# WORK TASK
Repeat every record below exactly as it appears.

Source records:
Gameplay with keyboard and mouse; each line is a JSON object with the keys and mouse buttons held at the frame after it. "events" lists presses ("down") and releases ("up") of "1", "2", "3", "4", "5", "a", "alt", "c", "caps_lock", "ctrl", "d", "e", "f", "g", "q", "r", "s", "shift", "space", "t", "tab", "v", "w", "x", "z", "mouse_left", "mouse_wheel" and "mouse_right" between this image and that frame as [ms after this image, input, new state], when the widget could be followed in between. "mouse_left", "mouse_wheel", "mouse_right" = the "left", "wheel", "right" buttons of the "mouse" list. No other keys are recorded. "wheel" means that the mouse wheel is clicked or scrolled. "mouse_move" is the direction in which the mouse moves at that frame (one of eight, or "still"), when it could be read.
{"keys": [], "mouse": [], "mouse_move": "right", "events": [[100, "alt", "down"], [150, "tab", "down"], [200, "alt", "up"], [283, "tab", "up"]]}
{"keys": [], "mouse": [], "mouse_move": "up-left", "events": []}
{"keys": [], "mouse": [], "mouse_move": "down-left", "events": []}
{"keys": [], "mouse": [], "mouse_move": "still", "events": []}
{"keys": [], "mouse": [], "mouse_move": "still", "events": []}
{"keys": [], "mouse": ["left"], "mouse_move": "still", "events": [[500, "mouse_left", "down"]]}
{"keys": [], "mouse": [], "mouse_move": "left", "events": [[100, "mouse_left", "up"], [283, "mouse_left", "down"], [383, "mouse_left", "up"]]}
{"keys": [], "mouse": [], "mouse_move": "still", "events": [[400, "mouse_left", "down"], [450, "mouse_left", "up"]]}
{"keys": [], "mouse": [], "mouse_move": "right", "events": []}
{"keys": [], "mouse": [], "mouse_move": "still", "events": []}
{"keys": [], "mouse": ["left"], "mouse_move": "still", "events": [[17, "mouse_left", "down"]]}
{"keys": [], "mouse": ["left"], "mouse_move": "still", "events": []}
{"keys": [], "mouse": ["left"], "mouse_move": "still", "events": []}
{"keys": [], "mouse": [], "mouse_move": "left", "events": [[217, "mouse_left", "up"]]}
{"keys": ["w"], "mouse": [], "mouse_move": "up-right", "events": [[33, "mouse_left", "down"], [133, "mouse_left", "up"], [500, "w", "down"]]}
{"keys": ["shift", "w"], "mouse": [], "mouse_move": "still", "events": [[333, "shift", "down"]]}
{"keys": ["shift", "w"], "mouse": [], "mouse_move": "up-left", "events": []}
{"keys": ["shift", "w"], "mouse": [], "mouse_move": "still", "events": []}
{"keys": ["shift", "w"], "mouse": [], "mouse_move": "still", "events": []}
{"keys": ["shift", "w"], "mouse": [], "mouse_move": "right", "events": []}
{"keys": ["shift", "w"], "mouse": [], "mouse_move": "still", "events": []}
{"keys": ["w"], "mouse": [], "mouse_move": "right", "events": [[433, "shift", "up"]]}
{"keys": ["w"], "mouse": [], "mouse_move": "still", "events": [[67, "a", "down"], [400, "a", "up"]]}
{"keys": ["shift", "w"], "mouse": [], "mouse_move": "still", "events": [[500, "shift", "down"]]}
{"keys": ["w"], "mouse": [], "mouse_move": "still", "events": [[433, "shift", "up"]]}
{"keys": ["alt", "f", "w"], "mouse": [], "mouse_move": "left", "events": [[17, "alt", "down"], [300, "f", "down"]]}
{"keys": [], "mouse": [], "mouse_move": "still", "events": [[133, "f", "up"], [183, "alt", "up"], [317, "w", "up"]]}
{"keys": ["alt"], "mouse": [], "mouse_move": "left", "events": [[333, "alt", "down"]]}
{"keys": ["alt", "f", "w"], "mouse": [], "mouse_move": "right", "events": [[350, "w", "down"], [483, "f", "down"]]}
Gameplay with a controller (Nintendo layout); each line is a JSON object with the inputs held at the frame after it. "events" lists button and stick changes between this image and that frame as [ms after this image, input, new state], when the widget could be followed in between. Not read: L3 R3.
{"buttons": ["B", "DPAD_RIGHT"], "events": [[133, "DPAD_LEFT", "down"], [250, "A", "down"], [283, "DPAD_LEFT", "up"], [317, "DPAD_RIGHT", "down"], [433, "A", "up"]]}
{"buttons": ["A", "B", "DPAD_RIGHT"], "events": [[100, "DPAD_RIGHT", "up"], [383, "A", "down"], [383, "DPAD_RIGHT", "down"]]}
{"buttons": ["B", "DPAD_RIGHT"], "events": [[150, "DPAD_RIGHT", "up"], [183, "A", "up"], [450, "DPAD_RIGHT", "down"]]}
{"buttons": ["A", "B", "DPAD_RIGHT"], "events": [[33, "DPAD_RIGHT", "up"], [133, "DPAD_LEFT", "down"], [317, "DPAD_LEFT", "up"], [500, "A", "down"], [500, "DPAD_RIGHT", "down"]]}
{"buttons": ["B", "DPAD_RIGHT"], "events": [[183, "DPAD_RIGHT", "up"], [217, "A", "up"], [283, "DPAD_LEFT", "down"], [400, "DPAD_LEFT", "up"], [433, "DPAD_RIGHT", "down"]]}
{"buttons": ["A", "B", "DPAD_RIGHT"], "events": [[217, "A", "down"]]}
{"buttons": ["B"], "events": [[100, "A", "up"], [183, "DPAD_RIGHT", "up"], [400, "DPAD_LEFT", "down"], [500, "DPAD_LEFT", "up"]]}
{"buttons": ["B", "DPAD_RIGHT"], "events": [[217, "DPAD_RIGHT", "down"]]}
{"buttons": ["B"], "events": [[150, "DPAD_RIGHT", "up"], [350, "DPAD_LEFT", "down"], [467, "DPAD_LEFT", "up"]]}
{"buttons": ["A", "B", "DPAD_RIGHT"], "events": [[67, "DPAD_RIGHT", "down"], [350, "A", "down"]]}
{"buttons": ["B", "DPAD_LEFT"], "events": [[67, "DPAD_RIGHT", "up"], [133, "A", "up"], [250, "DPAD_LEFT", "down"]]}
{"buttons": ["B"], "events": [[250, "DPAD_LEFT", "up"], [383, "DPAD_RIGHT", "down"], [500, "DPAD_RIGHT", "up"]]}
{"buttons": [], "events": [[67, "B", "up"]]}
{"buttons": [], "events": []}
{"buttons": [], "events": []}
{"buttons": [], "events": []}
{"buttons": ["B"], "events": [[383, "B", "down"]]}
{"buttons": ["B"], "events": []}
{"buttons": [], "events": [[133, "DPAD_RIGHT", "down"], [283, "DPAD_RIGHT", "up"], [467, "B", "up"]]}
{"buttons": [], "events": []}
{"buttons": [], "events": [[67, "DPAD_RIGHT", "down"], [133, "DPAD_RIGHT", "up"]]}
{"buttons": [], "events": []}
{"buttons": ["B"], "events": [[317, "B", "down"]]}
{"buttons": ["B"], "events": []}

# FINISHED TASK
Gameplay with keyboard and mouse; each line is a JSON object with the keys and mouse buttons held at the frame after it. "events" lists presses ("down") and releases ("up") of "1", "2", "3", "4", "5", "a", "alt", "c", "caps_lock", "ctrl", "d", "e", "f", "g", "q", "r", "s", "shift", "space", "t", "tab", "v", "w", "x", "z", "mouse_left", "mouse_wheel" and "mouse_right" between this image and that frame as [ms after this image, input, new state], when the widget could be followed in between. "mouse_left", "mouse_wheel", "mouse_right" = the "left", "wheel", "right" buttons of the "mouse" list. No other keys are recorded. "wheel" means that the mouse wheel is clicked or scrolled. "mouse_move" is the direction in which the mouse moves at that frame (one of eight, or "still"), when it could be read.
{"keys": [], "mouse": [], "mouse_move": "right", "events": [[100, "alt", "down"], [150, "tab", "down"], [200, "alt", "up"], [283, "tab", "up"]]}
{"keys": [], "mouse": [], "mouse_move": "up-left", "events": []}
{"keys": [], "mouse": [], "mouse_move": "down-left", "events": []}
{"keys": [], "mouse": [], "mouse_move": "still", "events": []}
{"keys": [], "mouse": [], "mouse_move": "still", "events": []}
{"keys": [], "mouse": ["left"], "mouse_move": "still", "events": [[500, "mouse_left", "down"]]}
{"keys": [], "mouse": [], "mouse_move": "left", "events": [[100, "mouse_left", "up"], [283, "mouse_left", "down"], [383, "mouse_left", "up"]]}
{"keys": [], "mouse": [], "mouse_move": "still", "events": [[400, "mouse_left", "down"], [450, "mouse_left", "up"]]}
{"keys": [], "mouse": [], "mouse_move": "right", "events": []}
{"keys": [], "mouse": [], "mouse_move": "still", "events": []}
{"keys": [], "mouse": ["left"], "mouse_move": "still", "events": [[17, "mouse_left", "down"]]}
{"keys": [], "mouse": ["left"], "mouse_move": "still", "events": []}
{"keys": [], "mouse": ["left"], "mouse_move": "still", "events": []}
{"keys": [], "mouse": [], "mouse_move": "left", "events": [[217, "mouse_left", "up"]]}
{"keys": ["w"], "mouse": [], "mouse_move": "up-right", "events": [[33, "mouse_left", "down"], [133, "mouse_left", "up"], [500, "w", "down"]]}
{"keys": ["shift", "w"], "mouse": [], "mouse_move": "still", "events": [[333, "shift", "down"]]}
{"keys": ["shift", "w"], "mouse": [], "mouse_move": "up-left", "events": []}
{"keys": ["shift", "w"], "mouse": [], "mouse_move": "still", "events": []}
{"keys": ["shift", "w"], "mouse": [], "mouse_move": "still", "events": []}
{"keys": ["shift", "w"], "mouse": [], "mouse_move": "right", "events": []}
{"keys": ["shift", "w"], "mouse": [], "mouse_move": "still", "events": []}
{"keys": ["w"], "mouse": [], "mouse_move": "right", "events": [[433, "shift", "up"]]}
{"keys": ["w"], "mouse": [], "mouse_move": "still", "events": [[67, "a", "down"], [400, "a", "up"]]}
{"keys": ["shift", "w"], "mouse": [], "mouse_move": "still", "events": [[500, "shift", "down"]]}
{"keys": ["w"], "mouse": [], "mouse_move": "still", "events": [[433, "shift", "up"]]}
{"keys": ["alt", "f", "w"], "mouse": [], "mouse_move": "left", "events": [[17, "alt", "down"], [300, "f", "down"]]}
{"keys": [], "mouse": [], "mouse_move": "still", "events": [[133, "f", "up"], [183, "alt", "up"], [317, "w", "up"]]}
{"keys": ["alt"], "mouse": [], "mouse_move": "left", "events": [[333, "alt", "down"]]}
{"keys": ["alt", "f", "w"], "mouse": [], "mouse_move": "right", "events": [[350, "w", "down"], [483, "f", "down"]]}
Gameplay with a controller (Nintendo layout); each line is a JSON object with the inputs held at the frame after it. "events" lists button and stick changes between this image and that frame as [ms after this image, input, new state], when the widget could be followed in between. Not read: L3 R3.
{"buttons": ["B", "DPAD_RIGHT"], "events": [[133, "DPAD_LEFT", "down"], [250, "A", "down"], [283, "DPAD_LEFT", "up"], [317, "DPAD_RIGHT", "down"], [433, "A", "up"]]}
{"buttons": ["A", "B", "DPAD_RIGHT"], "events": [[100, "DPAD_RIGHT", "up"], [383, "A", "down"], [383, "DPAD_RIGHT", "down"]]}
{"buttons": ["B", "DPAD_RIGHT"], "events": [[150, "DPAD_RIGHT", "up"], [183, "A", "up"], [450, "DPAD_RIGHT", "down"]]}
{"buttons": ["A", "B", "DPAD_RIGHT"], "events": [[33, "DPAD_RIGHT", "up"], [133, "DPAD_LEFT", "down"], [317, "DPAD_LEFT", "up"], [500, "A", "down"], [500, "DPAD_RIGHT", "down"]]}
{"buttons": ["B", "DPAD_RIGHT"], "events": [[183, "DPAD_RIGHT", "up"], [217, "A", "up"], [283, "DPAD_LEFT", "down"], [400, "DPAD_LEFT", "up"], [433, "DPAD_RIGHT", "down"]]}
{"buttons": ["A", "B", "DPAD_RIGHT"], "events": [[217, "A", "down"]]}
{"buttons": ["B"], "events": [[100, "A", "up"], [183, "DPAD_RIGHT", "up"], [400, "DPAD_LEFT", "down"], [500, "DPAD_LEFT", "up"]]}
{"buttons": ["B", "DPAD_RIGHT"], "events": [[217, "DPAD_RIGHT", "down"]]}
{"buttons": ["B"], "events": [[150, "DPAD_RIGHT", "up"], [350, "DPAD_LEFT", "down"], [467, "DPAD_LEFT", "up"]]}
{"buttons": ["A", "B", "DPAD_RIGHT"], "events": [[67, "DPAD_RIGHT", "down"], [350, "A", "down"]]}
{"buttons": ["B", "DPAD_LEFT"], "events": [[67, "DPAD_RIGHT", "up"], [133, "A", "up"], [250, "DPAD_LEFT", "down"]]}
{"buttons": ["B"], "events": [[250, "DPAD_LEFT", "up"], [383, "DPAD_RIGHT", "down"], [500, "DPAD_RIGHT", "up"]]}
{"buttons": [], "events": [[67, "B", "up"]]}
{"buttons": [], "events": []}
{"buttons": [], "events": []}
{"buttons": [], "events": []}
{"buttons": ["B"], "events": [[383, "B", "down"]]}
{"buttons": ["B"], "events": []}
{"buttons": [], "events": [[133, "DPAD_RIGHT", "down"], [283, "DPAD_RIGHT", "up"], [467, "B", "up"]]}
{"buttons": [], "events": []}
{"buttons": [], "events": [[67, "DPAD_RIGHT", "down"], [133, "DPAD_RIGHT", "up"]]}
{"buttons": [], "events": []}
{"buttons": ["B"], "events": [[317, "B", "down"]]}
{"buttons": ["B"], "events": []}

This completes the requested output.